--- Selected text Enclosed Below ---
"""
By Brian Tomasik (https://briantomasik.com/).
First published: 2019-12-19. Last update of any kind: 2020-02-05T22-46.

To the extent possible under law, the author(s) have dedicated all copyright and related and neighboring rights to this software to the public domain worldwide. This software is distributed without any warranty.

This script was built with Python 3.6. Hopefully it should work for later versions of Python 3 also.


# Description

This script removes whitespace and other funky characters from the names of files and folders, keeping only alphanumeric characters, dashes, and underscores. The goal is to make the file and folder names nicer to work with on the command line or in url paths and less likely to cause problems. This script also shortens file and folder names that are unnervingly long, also to reduce the risk of technical problems.

If you run this script in directory `foo/`, it affects all files and folders recursively within `foo/`. It works from the bottom up: lowest-level files and folders are renamed before higher-level ones are renamed. (I worry that renaming the higher-level folders first could mess up renaming of the lower-level items, since the path to at least some lower-level items would have changed. I don't know if the `os.walk()` method I use could intelligently handle this issue or not, since I haven't bothered to test it.)
--- End of Enclosed Selected text ---
--- Data extract Enclosed Below ---
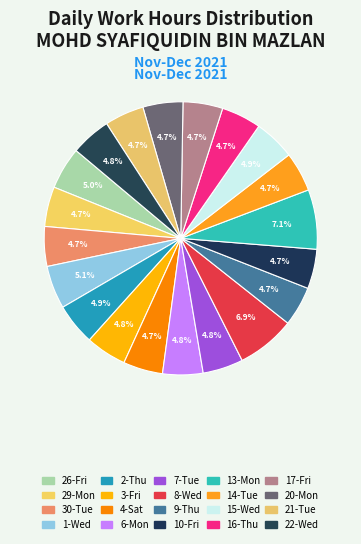

How many slices are in this pie chart?

20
--- End of Enclosed Data extract ---
Exercise aim: Write the next part of the description of the Python script that strips unusual characters from file and folder names, starting right after its final sentence.

Result for this task:
The transformation that this script applies to a file or folder name is usually idempotent, i.e., once a file or folder has been renamed, this script when run again on that file or folder would end up saying it should keep its new name. (There are a few exceptions. For example, if a file was intially named "blah-blah-long-file-name-_trunc.txt", then on rerunning this script, that file would change to "blah-blah-long-file-name_trunc.txt".) Because the transformation is usually idempotent, you can freely run this script in a directory where most files and folders have already been renamed without worrying about changing them further. If you Ctrl+c to abort this script part of the way through running it, you can just rerun the script later, and it should effectively pick up where you left off because you won't have to consider the files and folders you've already renamed.


# Example

Suppose you have the following folders and file name:

foo bar/Podcast episodes!/Invertebrates? Let's talk about 'em/Episode no. 73: Snails (and slugs). Here's some info all citizens should know.mp3

Running this Python script from the `foo bar/` directory would change the file and folder names to the following:

foo bar/Podcast-episodes/Invertebrates_Lets-talk-about-em/Episode-no-73_Snails_and-slugs_Heres-some-info-all-citizens-shou_trunc.mp3

(In case you're wondering, I made up all these file and folder names. This is not a real podcast.)
"""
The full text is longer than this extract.